Полнота. Все возможные ситуации должны попадать в сферу действия свода законов. Если свод законов полон, то любая возникшая, даже ранее не встречавшаяся, ситуация должна попасть в сферу его действия. Если хотя бы одна новая ситуация оказывается непредусмотренной, то свод законов не полон и нуждается в дополнении. Есть и менее важные требования, но и они существенны, например:
Простота. Желательно, чтобы количество отдельных законов было минимальным, а каждый из них охватывал много соответствующих ситуаций.
Однозначность и ясность. Необходимо, чтобы законы не допускали различных толкований и не требовали дополнительных разъяснений.
Законы науки и учет их следствий требуются для правильной постановки экспериментов и при обработке полученных результатов. Эксперименты необходимы для проверки правильности предсказаний, даваемых теорией. Ибо теория, лишь объясняющая известное, но не позволяющая продвинуться в неведомое, не делающая предсказаний, поддающихся проверке, не может претендовать на то, чтобы заменить ранее существовавшие теории. В этом проявляется диалектика познания: только совокупность опыта и теории составляет настоящую науку.
Мы знаем, что будет, если хотя бы один новый опыт противоречит теории, то есть противоречит огромной совокупности прежних опытов, из которых выросла эта теория. Речь идет, конечно, только о правильном опыте, об опыте, поставленном и обработанном без ошибок и, желательно, повторенном независимыми исследователями. Такой опыт не может отвергнуть результатов других столь же тщательно поставленных и обработанных опытов.

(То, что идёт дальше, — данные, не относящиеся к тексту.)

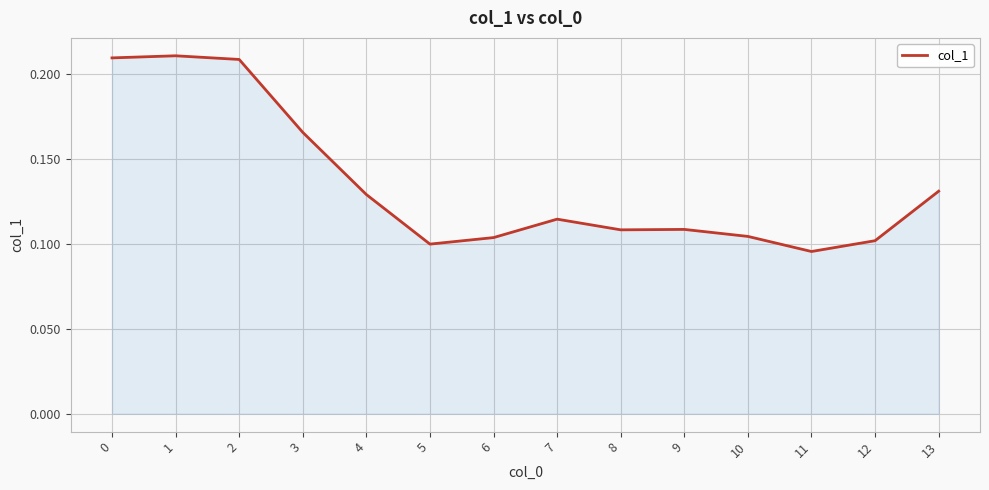

Where is the data nearest to the value 0?

11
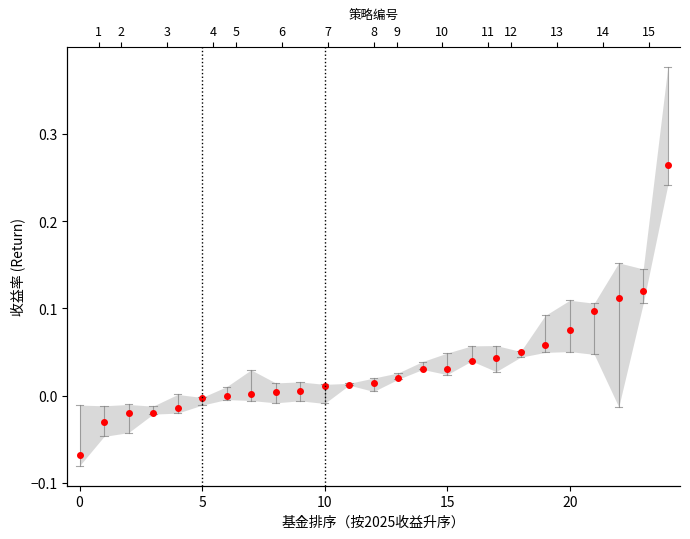

What is the sum of the values at 12 and 16?

0.1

Он является лишь сигналом о том, что теория не полна. Что она должна быть дополнена или переработана.
Но что будет, если внезапно обнаружится противоречие между двумя фундаментальными теориями? Общепризнанными теориями, относящимися к двум не связанным между собой областям науки и до того непринужденно объяснявшими огромное количество опытных данных.
Слон вышел на отмель, около которой плещется кит!

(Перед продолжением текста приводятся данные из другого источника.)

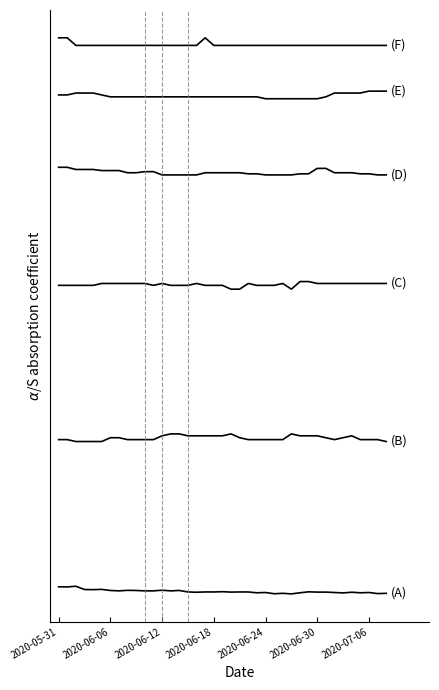

Does the chart display data point markers on the line(s)?

No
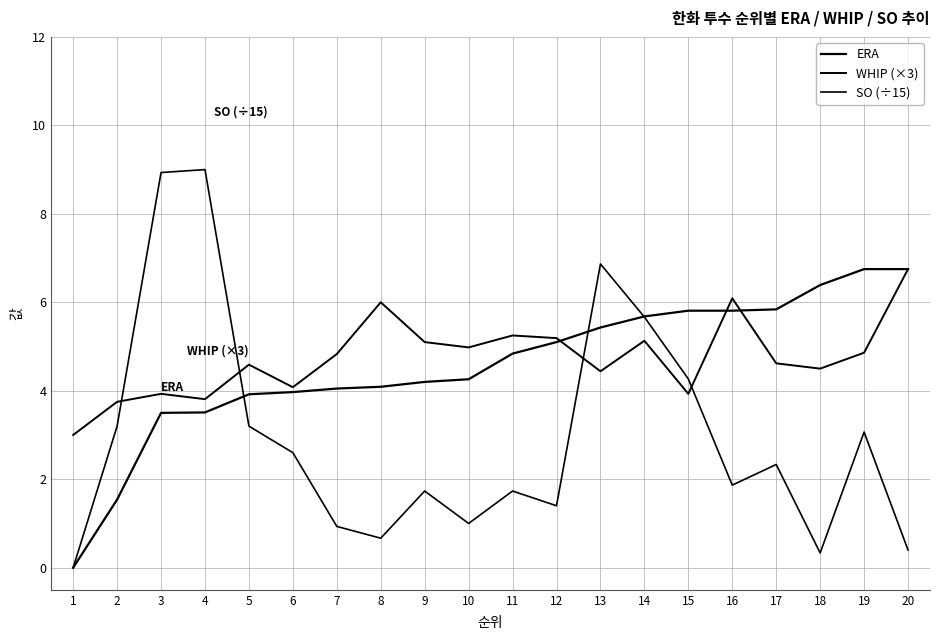

At which label does SO (÷15) reach its peak?

4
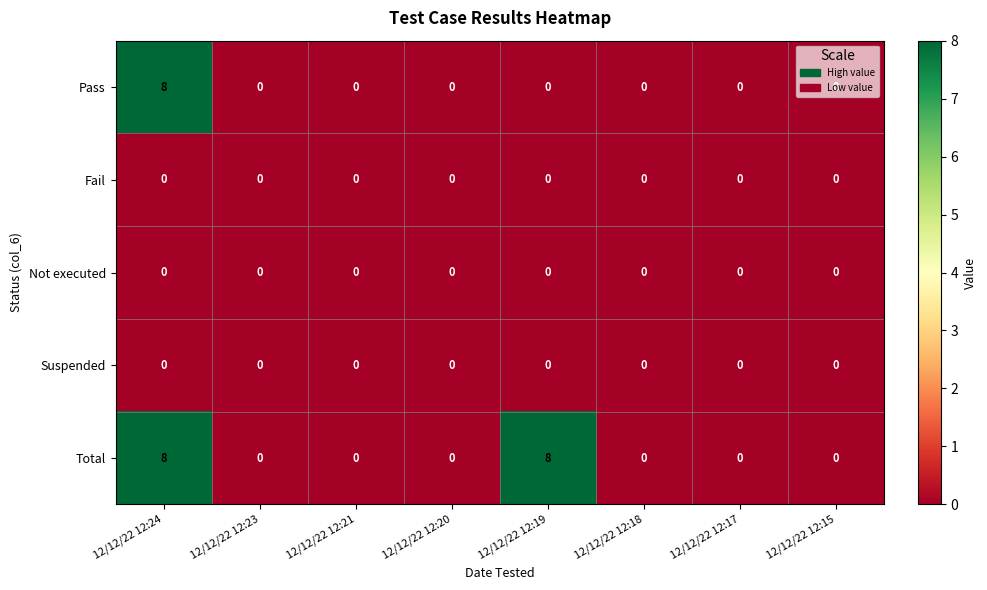

What is the difference between the maximum and minimum values in the Total series?

8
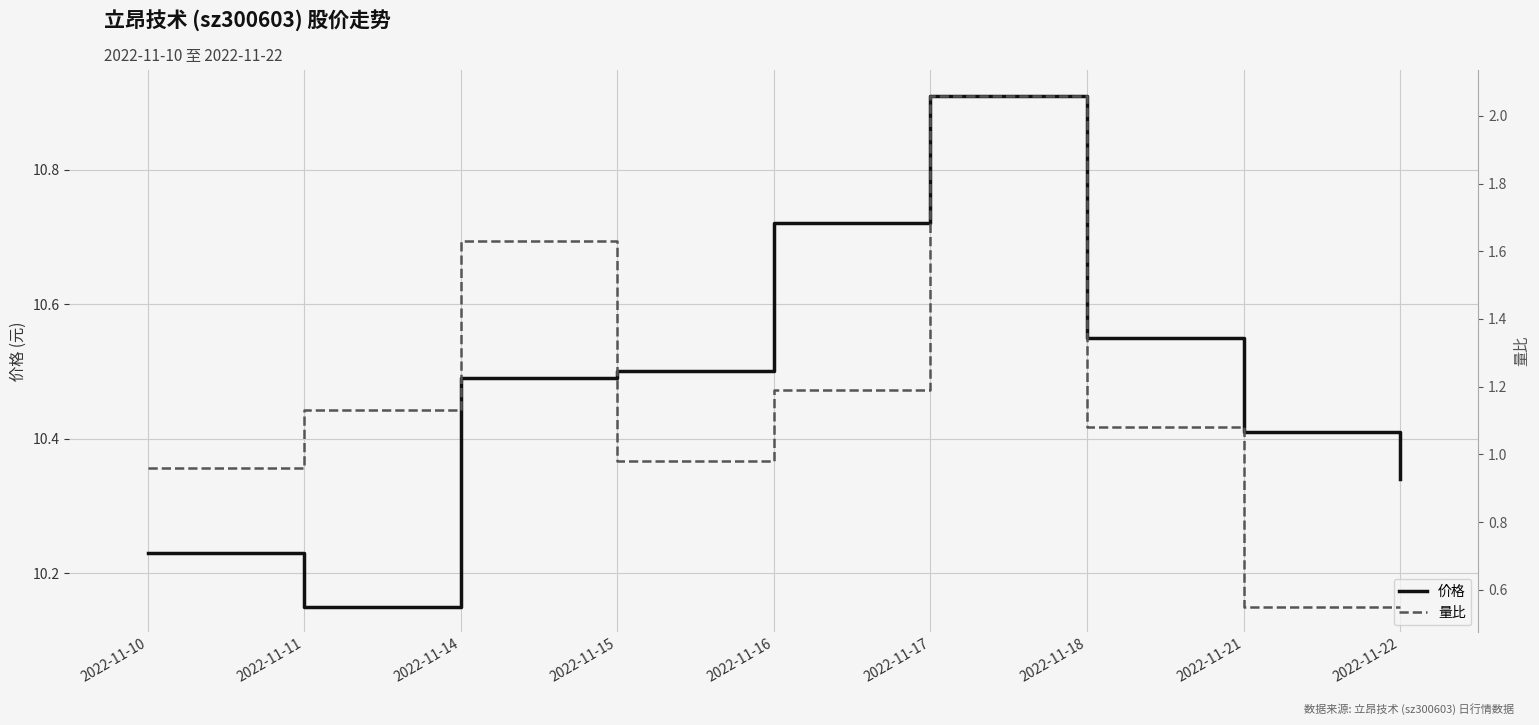

What is the average value of the 量比 series?

1.1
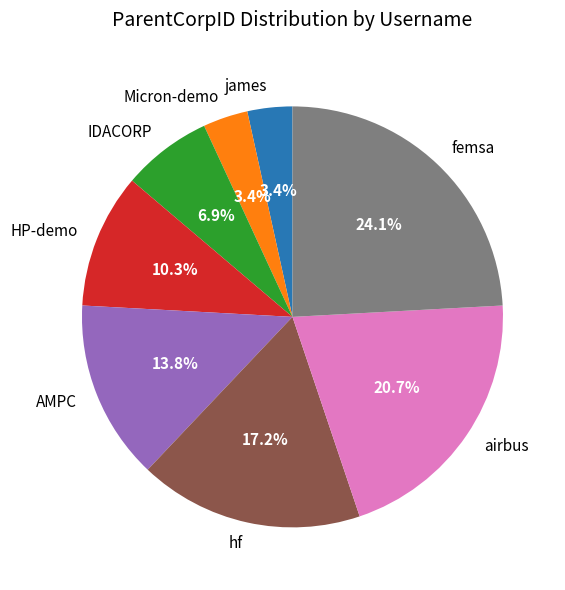

Is it true that Micron-demo is 9% of the pie?

False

Великая древняя наука механика… Вместе с арифметикой и геометрией она пришла к нам из тьмы веков. Это не просто красивая метафора. Возраст «Механики» Аристотеля перевалил за двадцать веков. А еще четыре века назад она безраздельно властвовала в умах образованных людей и, несмотря на множество своих ошибок, служила фундаментом великолепных зданий и мостов, акведуков и прекрасных скульптур. Надежным фундаментом, ибо во всех подобных случаях достаточно законов статики, относящихся к условиям равновесия сил, действующих на неподвижные тела. Главные же ошибки «Механики» Аристотеля начинаются там, где он пытается объяснить процесс движения.